I have explained earlier in the thread why a collapsing polar is detrimental, and I have also shown graphs of horns that are truly broadband constant
As for your examples, I assume you mean this for example (found after digging through the thread a bit):
1729949668291.png
Which I wouldn't quite consider constant (though it's clearly a very good horn!). It's noticeably lacking in smoothness within the window of the beamwidth, and that's with the graph scale already flattering it quite a bit (due to the aspect ratio). It'd be easier to make a good judgemement if the normalized off-axis responses were shown, of course. The JBL 2360, which you mentioned earlier also has these issues to an even larger extent: at 30 degrees off-axis the 500-1kHz range is roughly 5dB down relative to on-axis, while the 5-10kHz range is still equally loud as the on-axis sound! Let me repeat that, a listener sitting 30 degrees off-axis is going to see a 5dB rise from 500Hz to 5kHz (barring room effects), which I'd consider completely unacceptable from a horn design point of view. These figures are taken from JBL's own datasheet of the horn.

I see your point, but talking about the benefits of a horn with constant DI when the individual off-axis frequency responses are messy seems suboptimal. Who cares if the frequency response shape is pretty much the same at 45 degrees off-axis as on-axis if the intermediate angles are messy? That certainly doesn't seem conducive to obtaining good sound at multiple points in the room. At that point even a beamy horn seems preferable, as it will at worst sound dull to listeners off-axis, rather than offensively bright (like the 2360 at 30 degrees off-axis).
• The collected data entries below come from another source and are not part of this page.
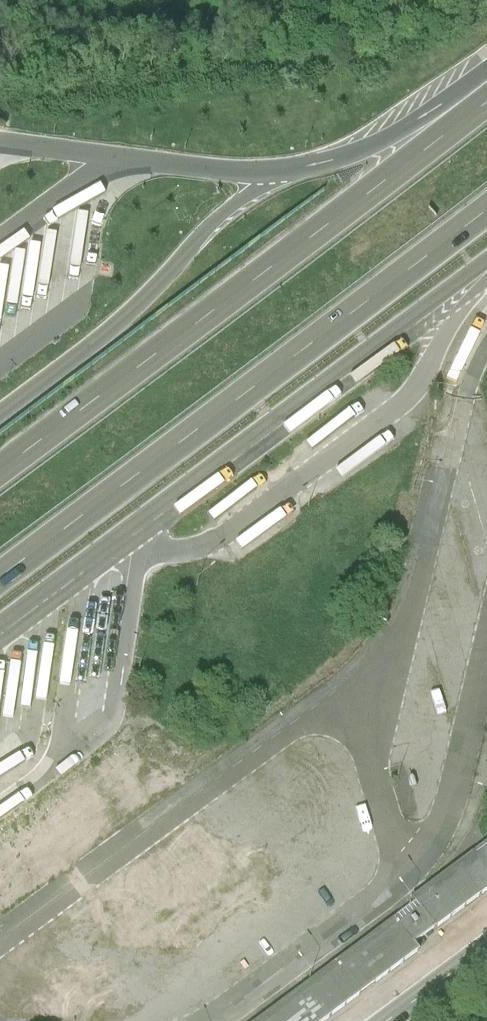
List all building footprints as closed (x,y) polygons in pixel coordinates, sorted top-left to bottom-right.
[(471,376),(468,385),(486,391),(486,389),(486,358),(486,357),(480,378),(471,376)] [(236,543),(246,557),(289,526),(279,512),(236,543)] [(12,756),(0,751),(0,786),(12,756)] [(475,856),(486,872),(486,847),(475,856)] [(460,867),(483,898),(486,895),(486,872),(475,856),(460,867)] [(460,867),(445,878),(468,909),(483,898),(460,867)] [(445,878),(429,889),(452,920),(468,909),(445,878)] [(437,932),(452,920),(429,889),(414,900),(417,905),(437,932)] [(415,948),(437,932),(417,905),(395,921),(415,948)] [(395,921),(380,932),(403,963),(418,952),(415,948),(395,921)] [(380,932),(365,943),(388,974),(403,963),(380,932)] [(365,943),(351,954),(374,985),(388,974),(365,943)] [(351,954),(336,965),(359,996),(374,985),(351,954)] [(336,965),(321,975),(344,1007),(359,996),(336,965)] [(321,975),(306,986),(329,1017),(344,1007),(321,975)] [(291,997),(309,1020),(324,1020),(329,1017),(306,986),(291,997)] [(277,1008),(286,1020),(309,1020),(291,997),(277,1008)] [(262,1019),(263,1020),(286,1020),(277,1008),(262,1019)]
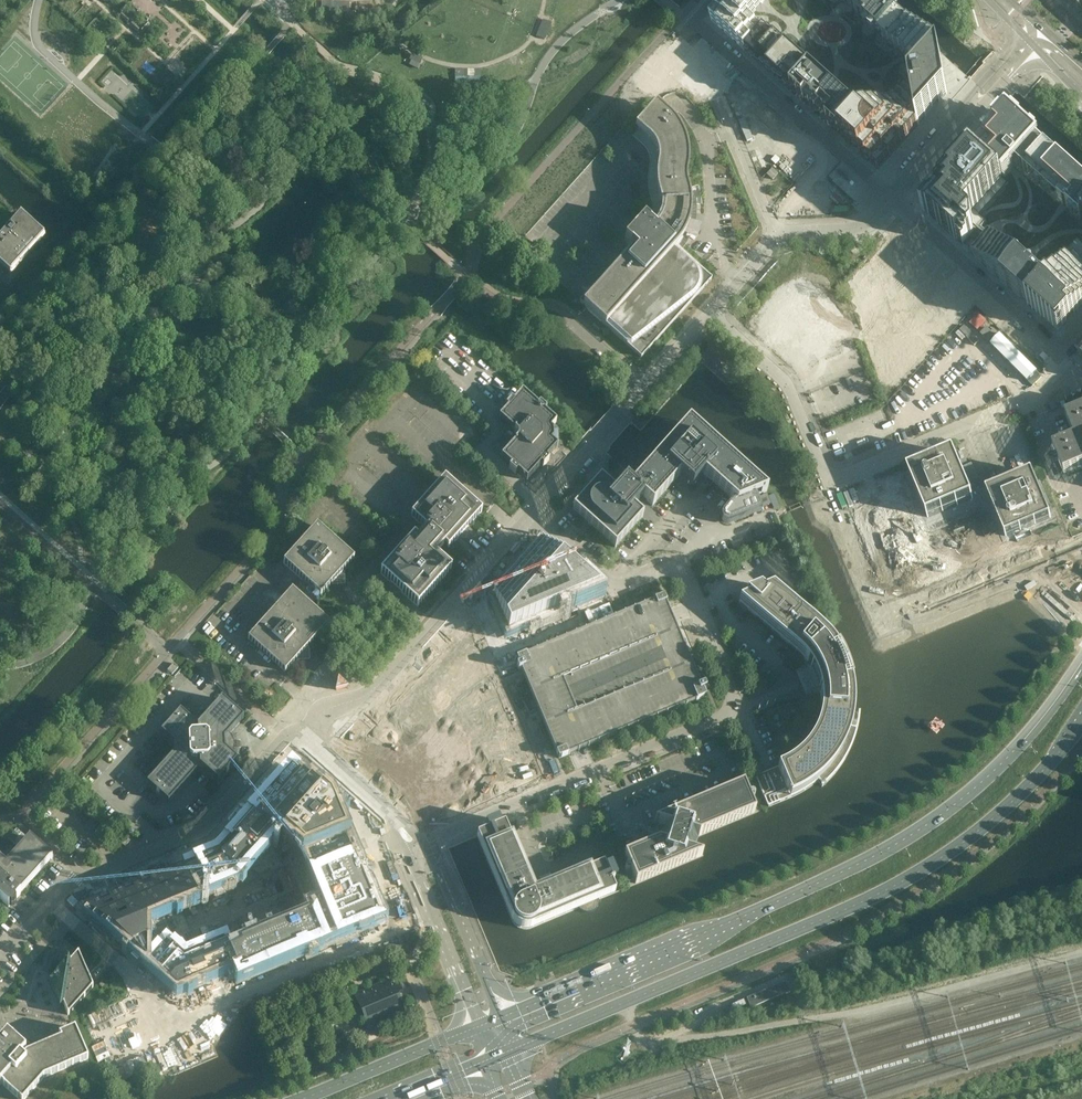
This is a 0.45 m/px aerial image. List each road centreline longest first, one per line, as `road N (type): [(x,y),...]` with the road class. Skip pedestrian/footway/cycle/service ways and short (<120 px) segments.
road 1 (secondary): [(1081,662),(1020,746),(956,805),(887,852),(499,1018)]
road 2 (secondary): [(508,1051),(892,892),(1009,807),(1081,721)]
road 3 (unclassified): [(421,842),(728,716),(736,706),(677,570),(614,587),(527,517)]
road 4 (unclassified): [(709,315),(791,385),(829,479),(1044,391)]
road 5 (unclassified): [(0,965),(84,877),(151,855),(208,824),(305,722)]
road 6 (unclassified): [(527,517),(709,315)]
road 7 (residential): [(891,197),(695,22)]
road 8 (residential): [(1070,356),(891,197)]
road 9 (unclassified): [(305,722),(375,693),(461,597)]
road 10 (unclassified): [(499,1018),(421,842)]
road 11 (unclassified): [(406,850),(477,1027)]
road 12 (secondary): [(477,1027),(302,1098)]
road 13 (unclassified): [(778,238),(719,101)]
road 14 (unclassified): [(778,238),(860,228),(891,197)]
road 15 (unclassified): [(387,814),(327,761),(305,722)]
JBL datasheet: https://jblpro.com/en/products/2360a-2365a-2366a-flat-front-bi-radial-constant-coverage-horns
 
I get the impression that there's some technical issue with trying to make a CD horn/driver combo that is actually flat.
The high frequency power response of devices falls off at higher frequencies. So if you make the dispersion perfectly constant (whether wide or narrow), the top end will droop by comparison. Hence you could:
- Have a super sensitive midrange and EQ that flat in the crossover (for instance by a high crossover point with a slow rolloff as I noted or
- Possibly have a tweeter with a choked low end into the waveguide, achieving the same result, as per @Tim Link's interesting suggestion above.

That's the theoretical difficulty; the real world is then usually more difficult-like actually making a truly constant dispersion device.